Il tavolo stampa al PalaSclavo in occasione del derby Note di Siena Mens Sana – Stosa Virtus

L’occasione è giusta. A beneficio di chi non credesse alla tua profonda competenza del basket, raccontaci di quando portasti il Sarrocchi alle finali europee studentesche…

“Non erano finali europee ma campionati mondiali studenteschi vinti da Israele con la Turchia: era il 1989. L’anno prima il Sarrocchi aveva vinto i nazionali dei Giochi della gioventù avendo in squadra Moretti e il bravo play Favilli. Quell’anno arrivai al Sarrocchi e mandarono me a Orleans. Non avevamo più Moretti né Favilli, fuori età, ma Frosini giovanissimo. Non fummo tra i protagonisti ma fu una bella esperienza, rappresentando l’Italia, seguiti anche negli spogliatoi dalle tv”.

Torniamo all’argomento sopra. Per unire le energie migliori bisogna saperle riconoscere. Metterei sul piatto la serietà e la competenza della Virtus, l’appartenenza del Costone e l’intraprendenza di Montomoli, la grandezza e la popolarità della Mens Sana. Come sto andando?

“Benissimo sono d’accordo”.

Sai che al momento conosco la Mens Sana più delle altre. La sensazione che ho è che certi senesi la vedano sempre come riserva di caccia. La Mens Sana deve dare per ottenere, ma ora non può dare niente ad alcuno. Ce lo ha anche spiegato il presidente che credo non ritenga possibile un percorso di crescita con le altre società senesi.

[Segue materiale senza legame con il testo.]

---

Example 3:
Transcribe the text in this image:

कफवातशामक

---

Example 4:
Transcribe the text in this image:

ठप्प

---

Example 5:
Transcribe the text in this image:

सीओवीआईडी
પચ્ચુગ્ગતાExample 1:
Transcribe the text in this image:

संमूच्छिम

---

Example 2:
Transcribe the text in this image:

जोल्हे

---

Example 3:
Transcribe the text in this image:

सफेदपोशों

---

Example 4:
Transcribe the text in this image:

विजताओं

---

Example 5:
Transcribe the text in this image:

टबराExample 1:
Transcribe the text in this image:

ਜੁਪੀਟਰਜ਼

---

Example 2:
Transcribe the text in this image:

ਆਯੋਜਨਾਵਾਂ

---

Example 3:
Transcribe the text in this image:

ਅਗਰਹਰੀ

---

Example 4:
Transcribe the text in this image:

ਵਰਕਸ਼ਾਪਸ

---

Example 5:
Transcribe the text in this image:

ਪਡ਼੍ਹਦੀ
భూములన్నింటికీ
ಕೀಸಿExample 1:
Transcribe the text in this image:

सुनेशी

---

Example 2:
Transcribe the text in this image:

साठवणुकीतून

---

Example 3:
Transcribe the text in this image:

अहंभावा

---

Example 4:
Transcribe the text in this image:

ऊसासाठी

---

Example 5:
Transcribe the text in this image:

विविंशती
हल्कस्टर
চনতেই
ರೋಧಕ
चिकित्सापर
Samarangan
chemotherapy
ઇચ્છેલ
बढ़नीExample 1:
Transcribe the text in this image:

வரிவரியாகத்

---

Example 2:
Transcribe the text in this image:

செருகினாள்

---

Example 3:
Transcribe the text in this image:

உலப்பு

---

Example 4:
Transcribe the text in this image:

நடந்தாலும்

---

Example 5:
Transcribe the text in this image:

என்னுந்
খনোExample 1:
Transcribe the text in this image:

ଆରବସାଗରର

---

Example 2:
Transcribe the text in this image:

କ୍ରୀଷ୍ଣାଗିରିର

Si sbaglia?

“Frati ha esperienza di sport e non solo. Conosce la città con pregi e difetti e quindi fa le sue scelte politiche. Ma, come ho detto prima, ogni società faccia la sua strada solo tenendo presente che su certi temi, di cui hai parlato prima, la collaborazione sarebbe importante. Ma non è detto che non ci possano essere giocatori senesi di altre società che potrebbero giocare nella Mens Sana. E’ accaduto in passato con Ceccherini del Costone e Giustarini della Virtus che hanno avuto un ruolo da protagonisti. E poi teniamo presente che anche in provincia operano società con cui Siena, che in generale deve guardare al territorio di cui è capoluogo con minore spocchia, può lavorare sul piano tecnico e organizzativo”.

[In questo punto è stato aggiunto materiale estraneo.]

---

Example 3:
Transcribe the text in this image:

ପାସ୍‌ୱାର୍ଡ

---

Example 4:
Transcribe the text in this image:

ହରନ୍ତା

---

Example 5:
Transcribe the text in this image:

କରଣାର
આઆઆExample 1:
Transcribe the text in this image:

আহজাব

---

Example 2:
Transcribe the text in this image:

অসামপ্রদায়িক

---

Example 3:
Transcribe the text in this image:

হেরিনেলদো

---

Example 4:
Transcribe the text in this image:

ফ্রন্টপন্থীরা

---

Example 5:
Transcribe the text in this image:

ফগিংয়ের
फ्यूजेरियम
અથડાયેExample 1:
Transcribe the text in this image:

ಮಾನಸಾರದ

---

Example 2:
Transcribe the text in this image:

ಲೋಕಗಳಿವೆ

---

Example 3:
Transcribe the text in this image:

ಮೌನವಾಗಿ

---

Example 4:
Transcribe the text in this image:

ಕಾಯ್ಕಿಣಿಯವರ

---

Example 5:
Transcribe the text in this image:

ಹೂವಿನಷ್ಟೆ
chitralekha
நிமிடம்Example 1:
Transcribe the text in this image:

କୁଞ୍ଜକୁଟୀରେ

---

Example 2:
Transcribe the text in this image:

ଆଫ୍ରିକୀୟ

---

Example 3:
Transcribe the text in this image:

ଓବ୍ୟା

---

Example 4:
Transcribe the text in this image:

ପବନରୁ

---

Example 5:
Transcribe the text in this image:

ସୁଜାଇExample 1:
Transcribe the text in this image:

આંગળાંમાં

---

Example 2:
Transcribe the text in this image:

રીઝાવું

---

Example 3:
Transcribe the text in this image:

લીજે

Per finire, Augusto, tu che sei un pacifico ma non un diplomatico, un ultimo gesto da Cesare. Tu avessi il potere di mettere tutti i dirigenti del basket senese in uno stanzone e di dire loro “ora non s’esce fintanto che un accordo è preso” quali argomenti di discussione gli metteresti davanti?

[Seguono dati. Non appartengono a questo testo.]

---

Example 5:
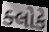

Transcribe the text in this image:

ક્લોકે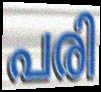
പരി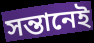
সন্তানেই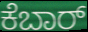
ಕೆಬಾರ್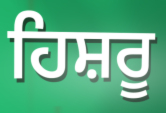
ਹਿਸ਼ਰੂ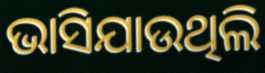
ଭାସିଯାଉଥିଲିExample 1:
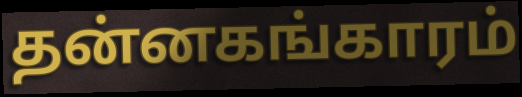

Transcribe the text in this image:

தன்னகங்காரம்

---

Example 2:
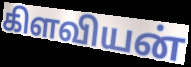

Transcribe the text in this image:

கிளவியன்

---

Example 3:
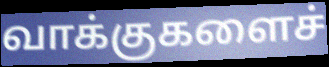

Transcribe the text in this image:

வாக்குகளைச்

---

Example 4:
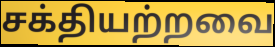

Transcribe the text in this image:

சக்தியற்றவை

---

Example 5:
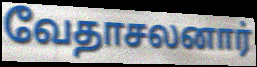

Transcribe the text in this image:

வேதாசலனார்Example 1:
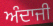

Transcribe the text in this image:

ਅੰਦਾਜੀ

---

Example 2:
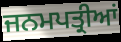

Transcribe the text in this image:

ਜਨਮਪਤ੍ਰੀਆਂ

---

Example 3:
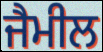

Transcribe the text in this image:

ਜੈਮੀਲ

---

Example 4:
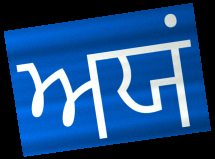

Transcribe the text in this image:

ਅਯਂ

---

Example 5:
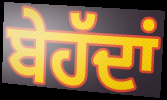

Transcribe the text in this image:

ਬੇਹੱਦਾਂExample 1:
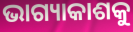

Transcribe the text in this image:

ଭାଗ୍ୟାକାଶକୁ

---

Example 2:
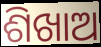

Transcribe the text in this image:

ଶିଖାଅ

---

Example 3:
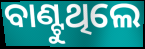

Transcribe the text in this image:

ବାଣ୍ଟୁଥିଲେ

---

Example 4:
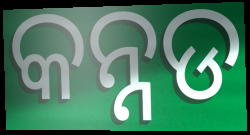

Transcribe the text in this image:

କନ୍ନଡ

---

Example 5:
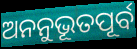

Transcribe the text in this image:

ଅନନୁଭୂତପୂର୍ବ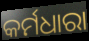
କର୍ମଧାରା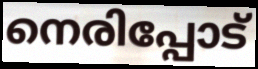
നെരിപ്പോട്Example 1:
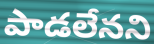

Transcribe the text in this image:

పాడలేనని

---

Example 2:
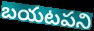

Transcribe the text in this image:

“Non ho la vocazione del diplomatico. Sono un pacifico con qualche scatto incazz…. Poi bisognerebbe individuare gli argomenti. Mica è facile”.

Ultima cosa, qualcuno dice che sulla strada dell’unificazione del basket senese, si può aggiungere e mescolare quanto ti pare, ma alla fine il colore che viene fuori è sempre il biancoverde. Quando senti una cosa del genere, rispondi o dici semplicemente che ne riparleremo tra trentanni?

“Indubbiamente il biancoverde mensanino ha fatto la storia della pallacanestro senese fin da quando la squadra è andata in serie A battendo Rieti. Una storia bella finita purtroppo male per la crisi finanziaria di Mps. Erano gli anni della Siena sulla cresta dell’onda non solo nel basket ma anche nel calcio. Un periodo nel quale, tanto per parlare di giornalismo era difficile lavorare perché domandare qualsiasi cosa poteva disturbare l’atmosfera idilliaca della città. Tornare a quei risultati in tempi brevi mi pare molto difficile. Soprattutto le risorse finanziarie oggi sono molto minori. Oggi la ricchezza della Mens Sana è costituita dal suo numeroso pubblico aumentato di molto, come era prevedibile, con l’attuale campionato. E non sono pochi quelli che hanno seguito la squadra anche nelle serie più basse e meno attrattive. ecco, loro, meritano un gran rispetto”.